Stuart Russell on how to make AI ‘human-compatible’

'We've actually thought about AI the wrong way from the beginning'

In a career spanning several decades, artificial intelligence researcher and professor Stuart Russell has contributed extensive knowledge on the subject, including foundational textbooks. He joined us onstage at TC Sessions: Robotics + AI to discuss the threat he perceives from AI, and his book, which proposes a novel solution.

Russell’s thesis, which he develops in “Human Compatible: Artificial Intelligence and the Problem of Control,” is that the field of AI has been developed on the false premise that we can successfully define the goals toward which these systems work, and the result is that the more powerful they are, the worse they are capable of. No one really thinks a paperclip-making AI will consume the Earth to maximize production, but a crime-prevention algorithm could very easily take badly constructed data and objectives and turn them into recommendations that cause real harm.

The solution, Russell suggests, is to create systems that aren’t so sure of themselves — essentially, knowing what they don’t or can’t know and looking to humans to find out.

The interview has been lightly edited. My remarks, though largely irrelevant, are retained for context.

TechCrunch: Well, thanks for joining us here today. You’ve written a book. Congratulations on it. In fact, you’ve actually, you’ve been an AI researcher and author, teacher for a long time. You’ve seen this, the field of AI sort of graduated from a niche field that academics were working in to a global priority in private industry. But I was a little surprised by the thesis of your book; do you really think that the current approach to AI is sort of fundamentally mistaken?

Stuart Russell: So let me take you back a bit, to even before I started doing AI. So, Alan Turing, who, as you all know, is the father of computer science — that’s why we’re here — he wrote a very famous paper in 1950 called “Computing Machinery and Mind,” that’s where the Turing test comes from.

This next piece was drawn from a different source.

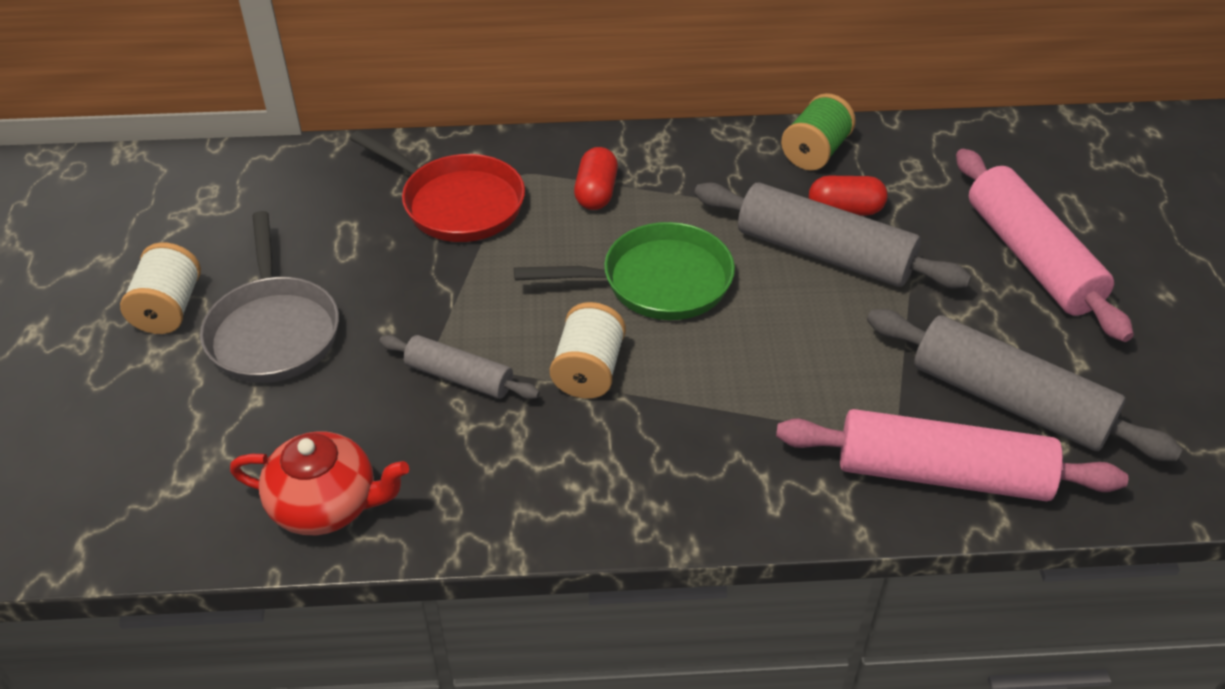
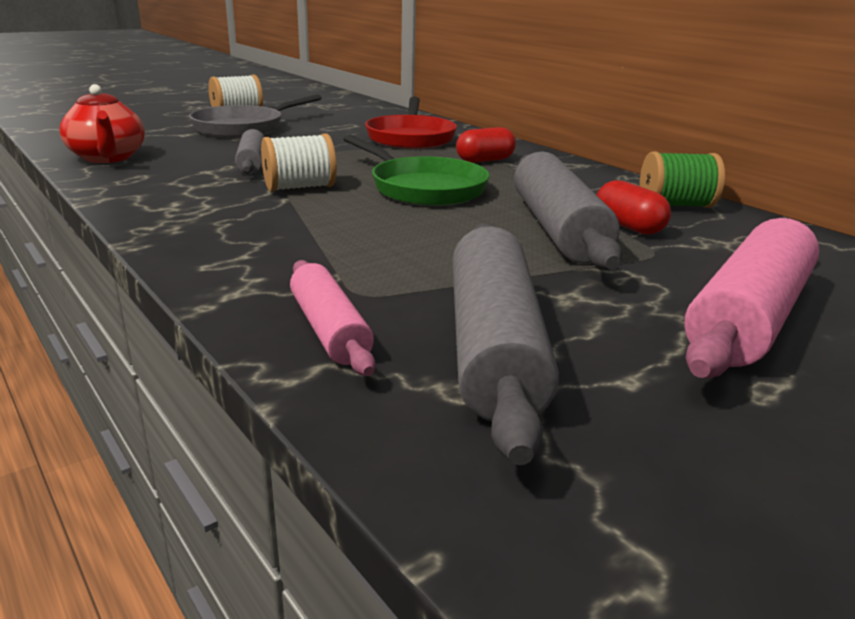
camera: 55 degrees right, 20 degrees down
(942, 473) = (329, 330): pink rolling pin -> pink rolling pin, size x0.56

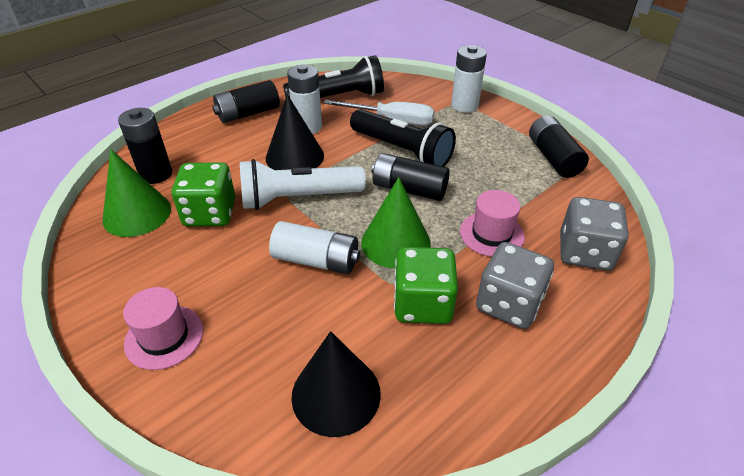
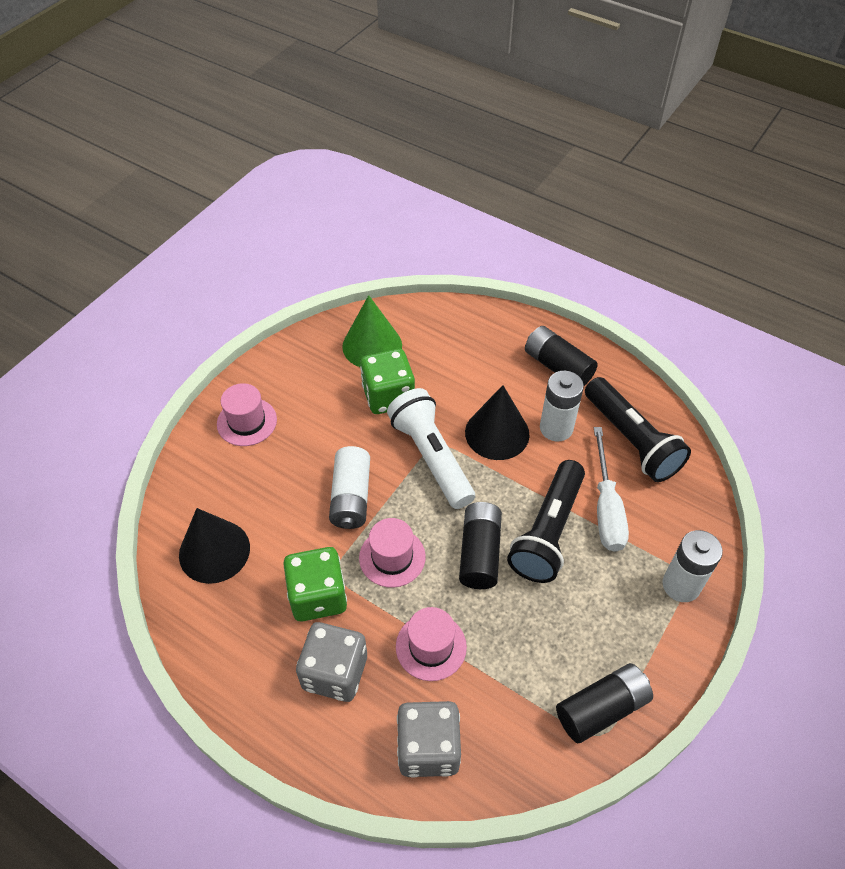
camera: 75 degrees right, 10 degrees up
(156, 174) = (428, 335): black battery -> none
(395, 242) = (392, 557): green cone -> pink hat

He laid out a lot of different subfields of AI, he proposed that we would need to use machine learning to create sufficiently intelligent programs.

What people may not know is that the following year, 1951, he gave several public lectures, in which he said, oh, and by the way, and this is the quote, “we should have to expect the machines to take control.” So that was right there at the beginning — it’s not a new thing. And if you think about it, imagine you’re a gorilla or a chimpanzee, right? How do you feel about these humans? They came along, they’re smarter, they have bigger brains and my species is toast, right? So if you just think of it that way, from a common sense point of view, you have to wonder, well, why are we doing this at all? Have we thought about what happens when we succeed in creating the AI that we all sort of dream of? And Turing was completely unequivocal: We lose.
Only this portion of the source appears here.